◆ **Work required**
Reproduce verbatim the part of the passage on the album Love Their Country that begins at the words "Me First and the Gimme Gimmes chronology" and stops after "and western songs.".

◆ **Passage**
═══
Studio album by Me First and the Gimme Gimmes
- Released: October 17, 2006
- Recorded: April 3, 2006
- Genre: Punk rock
- Length: 25:28
- Label: Fat Wreck Chords
- Producer: Alex Newport

Me First and the Gimme Gimmes chronology
| Ruin Jonny's Bar Mitzvah (2004) | Love Their Country (2006) | Have Another Ball (2008) |

= Love Their Country =

Love Their Country is the fifth studio album, and sixth overall by Me First and the Gimme Gimmes. It was released on October 17, 2006, by Fat Wreck Chords. The album consists of cover versions of country and western songs.
═══
◆ **Records supplied**
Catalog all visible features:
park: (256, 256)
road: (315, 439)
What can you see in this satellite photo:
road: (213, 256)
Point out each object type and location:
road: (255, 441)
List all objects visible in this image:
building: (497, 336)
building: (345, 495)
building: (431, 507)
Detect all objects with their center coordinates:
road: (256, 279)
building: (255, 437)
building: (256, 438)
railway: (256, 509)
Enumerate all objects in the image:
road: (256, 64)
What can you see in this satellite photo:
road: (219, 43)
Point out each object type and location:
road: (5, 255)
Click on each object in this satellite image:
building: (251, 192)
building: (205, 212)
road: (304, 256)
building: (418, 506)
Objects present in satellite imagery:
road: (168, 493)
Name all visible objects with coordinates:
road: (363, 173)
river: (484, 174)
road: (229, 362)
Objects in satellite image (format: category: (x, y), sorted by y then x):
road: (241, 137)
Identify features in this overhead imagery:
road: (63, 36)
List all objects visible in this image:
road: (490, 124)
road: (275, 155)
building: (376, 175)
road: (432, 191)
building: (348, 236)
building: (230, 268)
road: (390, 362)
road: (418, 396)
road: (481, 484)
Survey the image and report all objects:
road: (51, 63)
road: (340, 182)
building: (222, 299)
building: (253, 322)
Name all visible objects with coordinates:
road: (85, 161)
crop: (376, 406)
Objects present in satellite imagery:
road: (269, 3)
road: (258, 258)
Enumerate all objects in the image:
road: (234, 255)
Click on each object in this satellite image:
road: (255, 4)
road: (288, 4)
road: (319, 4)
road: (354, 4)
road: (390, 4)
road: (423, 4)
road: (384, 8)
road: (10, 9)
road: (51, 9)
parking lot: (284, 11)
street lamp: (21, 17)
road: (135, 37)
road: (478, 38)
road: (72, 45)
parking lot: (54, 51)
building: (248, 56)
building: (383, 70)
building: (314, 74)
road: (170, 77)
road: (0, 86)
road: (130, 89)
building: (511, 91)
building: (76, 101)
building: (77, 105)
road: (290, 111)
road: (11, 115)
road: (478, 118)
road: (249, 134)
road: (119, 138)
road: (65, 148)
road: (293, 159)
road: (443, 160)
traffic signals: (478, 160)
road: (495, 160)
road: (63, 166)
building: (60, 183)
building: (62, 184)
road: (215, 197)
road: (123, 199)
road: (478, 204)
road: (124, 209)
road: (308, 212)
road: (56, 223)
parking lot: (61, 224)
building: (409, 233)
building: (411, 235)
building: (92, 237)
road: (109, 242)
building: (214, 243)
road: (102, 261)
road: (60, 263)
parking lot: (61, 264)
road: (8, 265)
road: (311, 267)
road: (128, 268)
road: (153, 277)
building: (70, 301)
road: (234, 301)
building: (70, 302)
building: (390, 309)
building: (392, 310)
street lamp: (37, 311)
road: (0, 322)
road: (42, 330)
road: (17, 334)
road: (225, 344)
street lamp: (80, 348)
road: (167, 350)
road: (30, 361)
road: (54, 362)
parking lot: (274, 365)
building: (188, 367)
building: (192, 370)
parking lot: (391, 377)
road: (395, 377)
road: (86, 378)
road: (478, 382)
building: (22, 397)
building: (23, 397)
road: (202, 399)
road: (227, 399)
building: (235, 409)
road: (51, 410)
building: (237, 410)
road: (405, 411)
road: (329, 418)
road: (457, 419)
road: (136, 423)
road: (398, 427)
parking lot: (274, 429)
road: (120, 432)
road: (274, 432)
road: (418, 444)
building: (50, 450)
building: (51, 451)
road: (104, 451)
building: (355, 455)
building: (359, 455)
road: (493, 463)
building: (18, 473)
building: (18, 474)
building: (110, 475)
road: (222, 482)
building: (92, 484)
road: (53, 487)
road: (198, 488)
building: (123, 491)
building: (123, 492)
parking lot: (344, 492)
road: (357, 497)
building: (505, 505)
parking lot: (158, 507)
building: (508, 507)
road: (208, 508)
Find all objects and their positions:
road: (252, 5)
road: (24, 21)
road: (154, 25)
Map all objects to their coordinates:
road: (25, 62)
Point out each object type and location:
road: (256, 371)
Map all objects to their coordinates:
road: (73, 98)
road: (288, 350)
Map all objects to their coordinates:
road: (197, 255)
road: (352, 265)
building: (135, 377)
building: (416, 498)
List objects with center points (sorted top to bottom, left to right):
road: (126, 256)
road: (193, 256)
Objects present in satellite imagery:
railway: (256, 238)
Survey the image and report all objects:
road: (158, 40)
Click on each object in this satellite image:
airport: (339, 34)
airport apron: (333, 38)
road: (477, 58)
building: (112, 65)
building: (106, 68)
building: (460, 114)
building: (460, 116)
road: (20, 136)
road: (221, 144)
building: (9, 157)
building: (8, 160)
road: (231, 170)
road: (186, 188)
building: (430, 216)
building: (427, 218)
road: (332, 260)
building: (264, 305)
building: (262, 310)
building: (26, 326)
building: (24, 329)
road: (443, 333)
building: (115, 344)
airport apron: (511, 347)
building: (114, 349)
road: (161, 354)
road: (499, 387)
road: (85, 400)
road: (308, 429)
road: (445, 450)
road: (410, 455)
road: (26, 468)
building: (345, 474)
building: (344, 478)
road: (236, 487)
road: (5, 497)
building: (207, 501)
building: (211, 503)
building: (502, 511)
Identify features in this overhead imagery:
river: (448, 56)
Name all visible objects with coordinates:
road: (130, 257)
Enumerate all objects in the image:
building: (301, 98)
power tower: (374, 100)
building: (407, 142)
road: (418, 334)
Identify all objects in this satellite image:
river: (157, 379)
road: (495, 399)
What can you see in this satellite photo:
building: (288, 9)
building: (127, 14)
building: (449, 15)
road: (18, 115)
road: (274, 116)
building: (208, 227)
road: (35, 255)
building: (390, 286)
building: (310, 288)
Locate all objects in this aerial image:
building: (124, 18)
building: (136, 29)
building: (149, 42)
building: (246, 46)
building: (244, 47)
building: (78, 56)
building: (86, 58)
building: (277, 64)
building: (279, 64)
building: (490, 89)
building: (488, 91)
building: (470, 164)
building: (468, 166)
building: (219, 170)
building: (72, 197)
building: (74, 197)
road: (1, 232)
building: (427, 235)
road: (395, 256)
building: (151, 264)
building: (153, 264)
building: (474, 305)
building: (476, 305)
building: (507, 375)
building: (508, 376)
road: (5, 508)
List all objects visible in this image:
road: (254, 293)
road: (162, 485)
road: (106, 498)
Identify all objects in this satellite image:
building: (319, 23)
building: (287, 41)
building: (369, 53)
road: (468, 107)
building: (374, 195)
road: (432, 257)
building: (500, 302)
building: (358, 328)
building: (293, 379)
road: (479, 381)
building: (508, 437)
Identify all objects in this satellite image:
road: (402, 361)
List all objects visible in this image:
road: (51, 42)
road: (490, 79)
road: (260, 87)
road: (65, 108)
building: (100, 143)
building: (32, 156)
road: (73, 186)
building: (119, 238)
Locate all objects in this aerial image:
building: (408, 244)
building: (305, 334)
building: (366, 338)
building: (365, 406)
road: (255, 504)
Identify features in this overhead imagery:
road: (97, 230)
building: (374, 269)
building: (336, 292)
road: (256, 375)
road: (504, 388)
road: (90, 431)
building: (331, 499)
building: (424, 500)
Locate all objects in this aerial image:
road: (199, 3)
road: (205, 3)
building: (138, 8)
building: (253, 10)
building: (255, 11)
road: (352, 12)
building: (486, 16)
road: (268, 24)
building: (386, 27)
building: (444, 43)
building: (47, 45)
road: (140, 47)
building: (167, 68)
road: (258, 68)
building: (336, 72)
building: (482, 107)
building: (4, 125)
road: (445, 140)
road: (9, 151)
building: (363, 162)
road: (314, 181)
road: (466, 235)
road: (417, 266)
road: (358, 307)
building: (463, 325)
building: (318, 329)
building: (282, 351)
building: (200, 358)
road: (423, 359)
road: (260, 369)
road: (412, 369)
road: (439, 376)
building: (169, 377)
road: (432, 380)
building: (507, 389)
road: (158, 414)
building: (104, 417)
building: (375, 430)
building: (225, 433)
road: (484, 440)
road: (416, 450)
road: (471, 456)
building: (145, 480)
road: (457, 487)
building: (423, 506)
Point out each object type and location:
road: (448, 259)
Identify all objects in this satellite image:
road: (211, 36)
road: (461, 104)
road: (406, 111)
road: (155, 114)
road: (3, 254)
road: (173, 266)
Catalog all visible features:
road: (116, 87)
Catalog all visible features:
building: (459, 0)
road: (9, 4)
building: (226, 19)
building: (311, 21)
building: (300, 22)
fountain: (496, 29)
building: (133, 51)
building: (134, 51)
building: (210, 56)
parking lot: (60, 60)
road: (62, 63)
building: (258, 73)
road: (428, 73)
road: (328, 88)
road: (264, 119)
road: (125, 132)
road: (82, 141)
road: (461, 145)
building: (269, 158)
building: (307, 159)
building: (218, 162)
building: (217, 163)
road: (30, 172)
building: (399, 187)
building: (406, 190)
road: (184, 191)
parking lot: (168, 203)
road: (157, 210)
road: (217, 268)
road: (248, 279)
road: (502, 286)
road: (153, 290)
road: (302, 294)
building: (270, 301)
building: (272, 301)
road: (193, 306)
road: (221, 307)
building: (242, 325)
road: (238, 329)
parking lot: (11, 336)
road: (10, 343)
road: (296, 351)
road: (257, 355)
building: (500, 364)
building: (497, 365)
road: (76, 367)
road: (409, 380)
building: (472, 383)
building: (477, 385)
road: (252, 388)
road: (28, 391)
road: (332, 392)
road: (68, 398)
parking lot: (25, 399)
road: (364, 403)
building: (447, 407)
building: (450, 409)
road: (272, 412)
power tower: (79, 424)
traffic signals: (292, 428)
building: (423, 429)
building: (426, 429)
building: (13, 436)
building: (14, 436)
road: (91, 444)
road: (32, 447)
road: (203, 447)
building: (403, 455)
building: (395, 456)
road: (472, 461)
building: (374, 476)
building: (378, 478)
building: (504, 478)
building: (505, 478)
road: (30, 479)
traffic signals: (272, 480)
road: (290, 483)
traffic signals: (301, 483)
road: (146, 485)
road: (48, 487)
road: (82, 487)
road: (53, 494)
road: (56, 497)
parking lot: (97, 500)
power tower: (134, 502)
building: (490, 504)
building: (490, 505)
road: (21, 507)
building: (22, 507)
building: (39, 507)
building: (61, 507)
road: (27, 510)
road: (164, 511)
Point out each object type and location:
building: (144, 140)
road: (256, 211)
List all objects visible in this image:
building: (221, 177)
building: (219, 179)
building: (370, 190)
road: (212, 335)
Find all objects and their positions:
═══
◆ **Response to the task**
Me First and the Gimme Gimmes chronology
| Ruin Jonny's Bar Mitzvah (2004) | Love Their Country (2006) | Have Another Ball (2008) |

= Love Their Country =

Love Their Country is the fifth studio album, and sixth overall by Me First and the Gimme Gimmes. It was released on October 17, 2006, by Fat Wreck Chords. The album consists of cover versions of country and western songs.